Quando dom Camilo José Cela acabou de escrever, com muito sarcasmo bem temperado a sangue, e também com muita mestria e refinamento, a história que começa com o passamento em Marrocos de Lázaro Codesal, o rapaz galego a quem a morte entrou pelo ouvido, chamou-lhe Mazurca para Dois Mortos. Nessa história o escritor contou ainda que Lázaro Codesal tinha na ideia o corpo de Ádega, em pelota e escarranchada sobre as ervas de um bonito outeiro algures nos verdes campos galegos, e corria ao fundo um rio de límpidas águas, que bem se ouvia o marulhar nas poldras, e nele havia um moinho de pedras de granito esbranquiçadas pela farinha. No lugar onde mataram Lázaro Codesal, um lugar seco e quente e onde nem os pássaros faziam poiso, dizia-se também que nem corria o vento, ninguém plantou uma aveleira para que o lembrassem, há hábitos que se vão perdendo, é certo, há terras que não sabem recordar os seus mortos, quanto mais ter preceitos para com os defuntos que chegam de outras terras.

Ma petite Marianne

Não foi Lázaro Codesal, o moço que foi feito defunto pela moirama, quem trouxe o título ao livro, mas sim o cego Gaudêncio Beira, o tal que foi seminarista e que os padres expulsaram quando cegou, e que mais tarde se tornou acordeonista e passou a ganhar a vida tocando numa casa de putas em Orense, a casa da Petinga. Gaudêncio morreu na Primavera de 1945, o cego enchia e vazava o fole do instrumento com muito esmero e dedicação e tinha um reportório variado e alegre, e às vezes arremedava alguém que era cheio de sentimento e de profundidade, mas havia uma mazurca, Ma petite Marianne, que era uma música um pouco amarga, que o cego Gaudêncio só tocou duas vezes, uma foi em Novembro de 1936, quando mataram Afoito, e outra em Janeiro de 1940, quando mataram Mocho, estes eram dois defuntos que são difíceis de esquecer.

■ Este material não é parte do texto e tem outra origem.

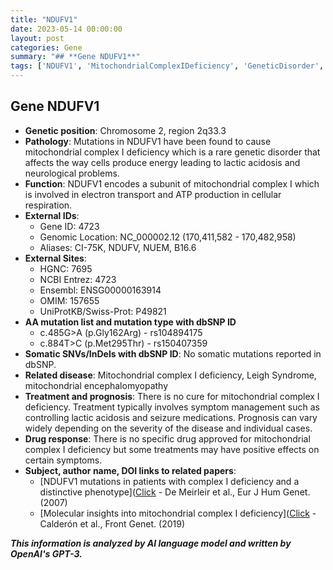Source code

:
 ```yaml
---
title: "NDUFV1"
date: 2023-05-14 00:00:00
layout: post
categories: Gene
summary: "## **Gene NDUFV1**"
tags: ['NDUFV1', 'MitochondrialComplexIDeficiency', 'GeneticDisorder', 'ElectronTransport', 'ATPProduction', 'SymptomManagement', 'Prognosis', 'MitochondrialEncephalomyopathy']
---
```


## **Gene NDUFV1**
* **Genetic position**: Chromosome 2, region 2q33.3
* **Pathology**: Mutations in NDUFV1 have been found to cause mitochondrial complex I deficiency which is a rare genetic disorder that affects the way cells produce energy leading to lactic acidosis and neurological problems.
* **Function**: NDUFV1 encodes a subunit of mitochondrial complex I which is involved in electron transport and ATP production in cellular respiration.
* **External IDs**: 
    * Gene ID: 4723
    * Genomic Location: NC_000002.12 (170,411,582 - 170,482,958)
    * Aliases: CI-75K, NDUFV, NUEM, B16.6
* **External Sites**:
    * HGNC: 7695
    * NCBI Entrez: 4723
    * Ensembl: ENSG00000163914
    * OMIM: 157655
    * UniProtKB/Swiss-Prot: P49821
* **AA mutation list and mutation type with dbSNP ID**
    * c.485G>A (p.Gly162Arg) - rs104894175
    * c.884T>C (p.Met295Thr) - rs150407359
* **Somatic SNVs/InDels with dbSNP ID**: No somatic mutations reported in dbSNP.
* **Related disease**: Mitochondrial complex I deficiency, Leigh Syndrome, mitochondrial encephalomyopathy
* **Treatment and prognosis**: There is no cure for mitochondrial complex I deficiency. Treatment typically involves symptom management such as controlling lactic acidosis and seizure medications. Prognosis can vary widely depending on the severity of the disease and individual cases.
* **Drug response**: There is no specific drug approved for mitochondrial complex I deficiency but some treatments may have positive effects on certain symptoms.
* **Subject, author name, DOI links to related papers**:
    * [NDUFV1 mutations in patients with complex I deficiency and a distinctive phenotype]([Click](https://pubmed.ncbi.nlm.nih.gov/17054687/) - De Meirleir et al., Eur J Hum Genet. (2007)
    * [Molecular insights into mitochondrial complex I deficiency]([Click](https://pubmed.ncbi.nlm.nih.gov/31650527/) - Calderón et al., Front Genet. (2019)

**_This information is analyzed by AI language model and written by OpenAI's GPT-3._**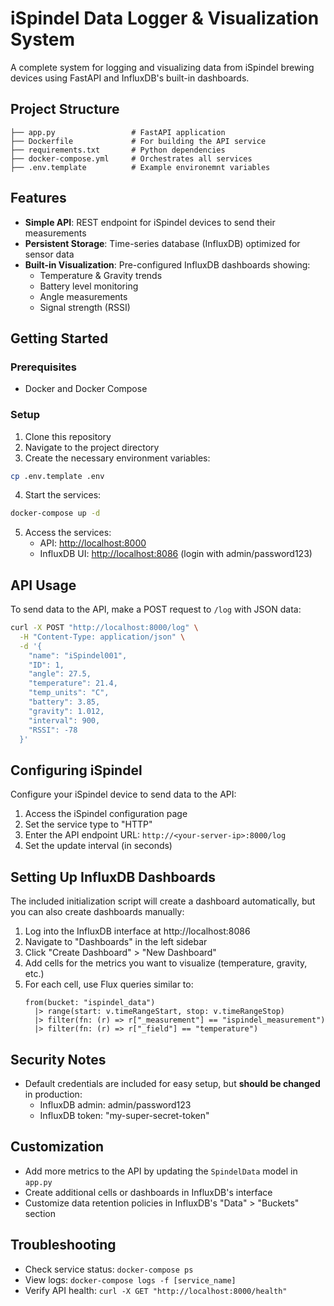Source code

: # iSpindel Data Logger & Visualization System

A complete system for logging and visualizing data from iSpindel brewing devices using FastAPI and InfluxDB's built-in dashboards.

## Project Structure

```
├── app.py                 # FastAPI application
├── Dockerfile             # For building the API service
├── requirements.txt       # Python dependencies
├── docker-compose.yml     # Orchestrates all services
├── .env.template          # Example environemnt variables
```

## Features

- **Simple API**: REST endpoint for iSpindel devices to send their measurements
- **Persistent Storage**: Time-series database (InfluxDB) optimized for sensor data
- **Built-in Visualization**: Pre-configured InfluxDB dashboards showing:
  - Temperature & Gravity trends
  - Battery level monitoring
  - Angle measurements
  - Signal strength (RSSI)

## Getting Started

### Prerequisites

- Docker and Docker Compose

### Setup

1. Clone this repository
2. Navigate to the project directory
3. Create the necessary environment variables:

```bash
cp .env.template .env
```

4. Start the services:

```bash
docker-compose up -d
```

5. Access the services:
   - API: [http://localhost:8000](http://localhost:8000)
   - InfluxDB UI: [http://localhost:8086](http://localhost:8086) (login with admin/password123)

## API Usage

To send data to the API, make a POST request to `/log` with JSON data:

```bash
curl -X POST "http://localhost:8000/log" \
  -H "Content-Type: application/json" \
  -d '{
    "name": "iSpindel001",
    "ID": 1,
    "angle": 27.5,
    "temperature": 21.4,
    "temp_units": "C",
    "battery": 3.85,
    "gravity": 1.012,
    "interval": 900,
    "RSSI": -78
  }'
```

## Configuring iSpindel

Configure your iSpindel device to send data to the API:

1. Access the iSpindel configuration page
2. Set the service type to "HTTP"
3. Enter the API endpoint URL: `http://<your-server-ip>:8000/log`
4. Set the update interval (in seconds)

## Setting Up InfluxDB Dashboards

The included initialization script will create a dashboard automatically, but you can also create dashboards manually:

1. Log into the InfluxDB interface at http://localhost:8086
2. Navigate to "Dashboards" in the left sidebar
3. Click "Create Dashboard" > "New Dashboard"
4. Add cells for the metrics you want to visualize (temperature, gravity, etc.)
5. For each cell, use Flux queries similar to:
   ```
   from(bucket: "ispindel_data")
     |> range(start: v.timeRangeStart, stop: v.timeRangeStop)
     |> filter(fn: (r) => r["_measurement"] == "ispindel_measurement")
     |> filter(fn: (r) => r["_field"] == "temperature")
   ```

## Security Notes

- Default credentials are included for easy setup, but **should be changed** in production:
  - InfluxDB admin: admin/password123
  - InfluxDB token: "my-super-secret-token"

## Customization

- Add more metrics to the API by updating the `SpindelData` model in `app.py`
- Create additional cells or dashboards in InfluxDB's interface
- Customize data retention policies in InfluxDB's "Data" > "Buckets" section

## Troubleshooting

- Check service status: `docker-compose ps`
- View logs: `docker-compose logs -f [service_name]`
- Verify API health: `curl -X GET "http://localhost:8000/health"`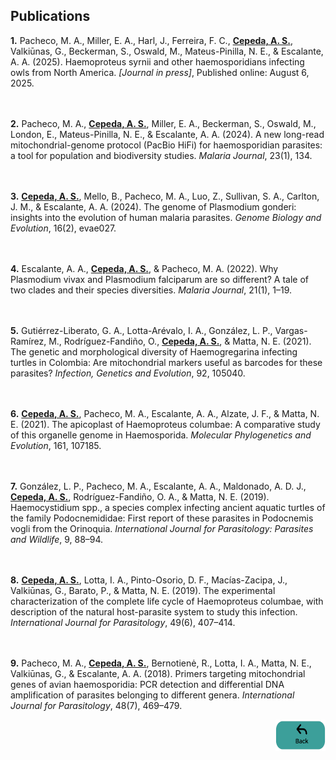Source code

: ## Publications
<p align="justify"> 

<b>1.</b> Pacheco, M. A., Miller, E. A., Harl, J., Ferreira, F. C., <a href="https://asgiraldoc.github.io/research@temple"><b>Cepeda, A. S.</b></a>, Valkiūnas, G., Beckerman, S., Oswald, M., Mateus-Pinilla, N. E., & Escalante, A. A. (2025). Haemoproteus syrnii and other haemosporidians infecting owls from North America. *[Journal in press]*, Published online: August 6, 2025.  
<br><br>

<b>2.</b> Pacheco, M. A., <a href="https://asgiraldoc.github.io/research@temple"><b>Cepeda, A. S.</b></a>, Miller, E. A., Beckerman, S., Oswald, M., London, E., Mateus-Pinilla, N. E., & Escalante, A. A. (2024). A new long-read mitochondrial-genome protocol (PacBio HiFi) for haemosporidian parasites: a tool for population and biodiversity studies. *Malaria Journal*, 23(1), 134.  
<br><br>

<b>3.</b> <a href="https://asgiraldoc.github.io/research@temple"><b>Cepeda, A. S.</b></a>, Mello, B., Pacheco, M. A., Luo, Z., Sullivan, S. A., Carlton, J. M., & Escalante, A. A. (2024). The genome of Plasmodium gonderi: insights into the evolution of human malaria parasites. *Genome Biology and Evolution*, 16(2), evae027.  
<br><br>

<b>4.</b> Escalante, A. A., <a href="https://asgiraldoc.github.io/research@temple"><b>Cepeda, A. S.</b></a>, & Pacheco, M. A. (2022). Why Plasmodium vivax and Plasmodium falciparum are so different? A tale of two clades and their species diversities. *Malaria Journal*, 21(1), 1–19.  
<br><br>
  
<b>5.</b> Gutiérrez-Liberato, G. A., Lotta-Arévalo, I. A., González, L. P., Vargas-Ramírez, M., Rodríguez-Fandiño, O.,  <a href="https://asgiraldoc.github.io/research@unal"><b>Cepeda, A. S.</b></a>, & Matta, N. E. (2021). The genetic and morphological diversity of Haemogregarina infecting turtles in Colombia: Are mitochondrial markers useful as barcodes for these parasites? *Infection, Genetics and Evolution*, 92, 105040.  
<br><br>
  
<b>6.</b> <a href="https://asgiraldoc.github.io/research@unal"><b>Cepeda, A. S.</b></a>, Pacheco, M. A., Escalante, A. A., Alzate, J. F., & Matta, N. E. (2021). The apicoplast of Haemoproteus columbae: A comparative study of this organelle genome in Haemosporida. *Molecular Phylogenetics and Evolution*, 161, 107185.  
<br><br>
  
<b>7.</b> González, L. P., Pacheco, M. A., Escalante, A. A., Maldonado, A. D. J., <a href="https://asgiraldoc.github.io/research@unal"><b>Cepeda, A. S.</b></a>, Rodríguez-Fandiño, O. A., & Matta, N. E. (2019). Haemocystidium spp., a species complex infecting ancient aquatic turtles of the family Podocnemididae: First report of these parasites in Podocnemis vogli from the Orinoquia. *International Journal for Parasitology: Parasites and Wildlife*, 9, 88–94.  
<br><br>
  
<b>8.</b> <a href="https://asgiraldoc.github.io/research@unal"><b>Cepeda, A. S.</b></a>, Lotta, I. A., Pinto-Osorio, D. F., Macías-Zacipa, J., Valkiūnas, G., Barato, P., & Matta, N. E. (2019). The experimental characterization of the complete life cycle of Haemoproteus columbae, with description of the natural host-parasite system to study this infection. *International Journal for Parasitology*, 49(6), 407–414.  
<br><br>
  
<b>9.</b> Pacheco, M. A., <a href="https://asgiraldoc.github.io/research@unal"><b>Cepeda, A. S.</b></a>, Bernotienė, R., Lotta, I. A., Matta, N. E., Valkiūnas, G., & Escalante, A. A. (2018). Primers targeting mitochondrial genes of avian haemosporidia: PCR detection and differential DNA amplification of parasites belonging to different genera. *International Journal for Parasitology*, 48(7), 469–479.  

</p>

<p style="text-align:right;"><a href="https://asgiraldoc.github.io"><img src="images/back.png"
     width="80" 
     height="50"></a></p>
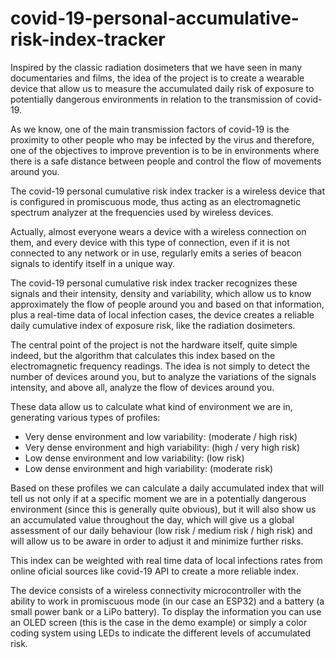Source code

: # covid-19-personal-accumulative-risk-index-tracker

Inspired by the classic radiation dosimeters that we have seen in many documentaries and films, the idea of ​​the project is to create a wearable device that allow us to measure the accumulated daily risk of exposure to potentially dangerous environments in relation to the transmission of covid-19.

As we know, one of the main transmission factors of covid-19 is the proximity to other people who may be infected by the virus and therefore, one of the objectives to improve prevention is to be in environments where there is a safe distance between people and control the flow of movements around you.

The covid-19 personal cumulative risk index tracker is a wireless device that is configured in promiscuous mode, thus acting as an electromagnetic spectrum analyzer at the frequencies used by wireless devices.

Actually, almost everyone wears a device with a wireless connection on them, and every device with this type of connection, even if it is not connected to any network or in use, regularly emits a series of beacon signals to identify itself in a unique way.

The covid-19 personal cumulative risk index tracker recognizes these signals and their intensity, density and variability, which allow us to know approximately the flow of people around you and based on that information, plus a real-time data of local infection cases, the device creates a reliable daily cumulative index of exposure risk, like the radiation dosimeters.

The central point of the project is not the hardware itself, quite simple indeed, but the algorithm that calculates this index based on the electromagnetic frequency readings. The idea is not simply to detect the number of devices around you, but to analyze the variations of the signals intensity,  and above all, analyze the flow of devices around you. 

These data allow us to calculate what kind of environment we are in, generating various types of profiles:

- Very dense environment and low variability: (moderate / high risk)
- Very dense environment and high variability: (high / very high risk)
- Low dense environment and low variability: (low risk)
- Low dense environment and high variability: (moderate risk)

Based on these profiles we can calculate a daily accumulated index that will tell us not only if at a specific moment we are in a potentially dangerous environment (since this is generally quite obvious), but it will also show us an accumulated value throughout the day, which will give us a global assessment of our daily behaviour (low risk / medium risk / high risk) and will allow us to be aware in order to adjust it and minimize further risks.

This index can be weighted with real time data of local infections rates from online oficial sources like covid-19 API to create a more reliable index.

The device consists of a wireless connectivity microcontroller with the ability to work in promiscuous mode (in our case an ESP32) and a battery (a small power bank or a LiPo battery). To display the information you can use an OLED screen (this is the case in the demo example) or simply a color coding system using LEDs to indicate the different levels of accumulated risk.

Dom Camilo não sabe tocar nem acordeão nem violino, dom Camilo só sabe tocar gaita, mas é sabido que a gaita não se deve tocar dentro de casa, isto di-lo ele, que o toque da gaita pode atrair as bruxas e os maus ares, por isso dom Camilo passa as tardes na cama com Benícia. Benícia é sobrinha de Gaudêncio Beira, o acordeonista cego que ganha a vida na asseada casa de Petinga, uma casa de putas em Ourense, o importante é não ficarmos com nojo. Benicia é prima dos Gamuzos, que são nove e todos homens, na história de dom Camilo, na Mazurca para Dois Mortos, quase todos são família, como na Galiza inteira, primos mais chegados ou afastados, mas primos, só os Carroupos são uma gente que não se sabe de onde veio, se calhar trouxe-os o vento que sopra do sul, aquele vento que sopra antes de começar a chover, chove muito nestas histórias rurais de dom Camilo, chove sobre os rios e chove sobre a terra, chove sempre desde o dia de São Raimundo Nonato.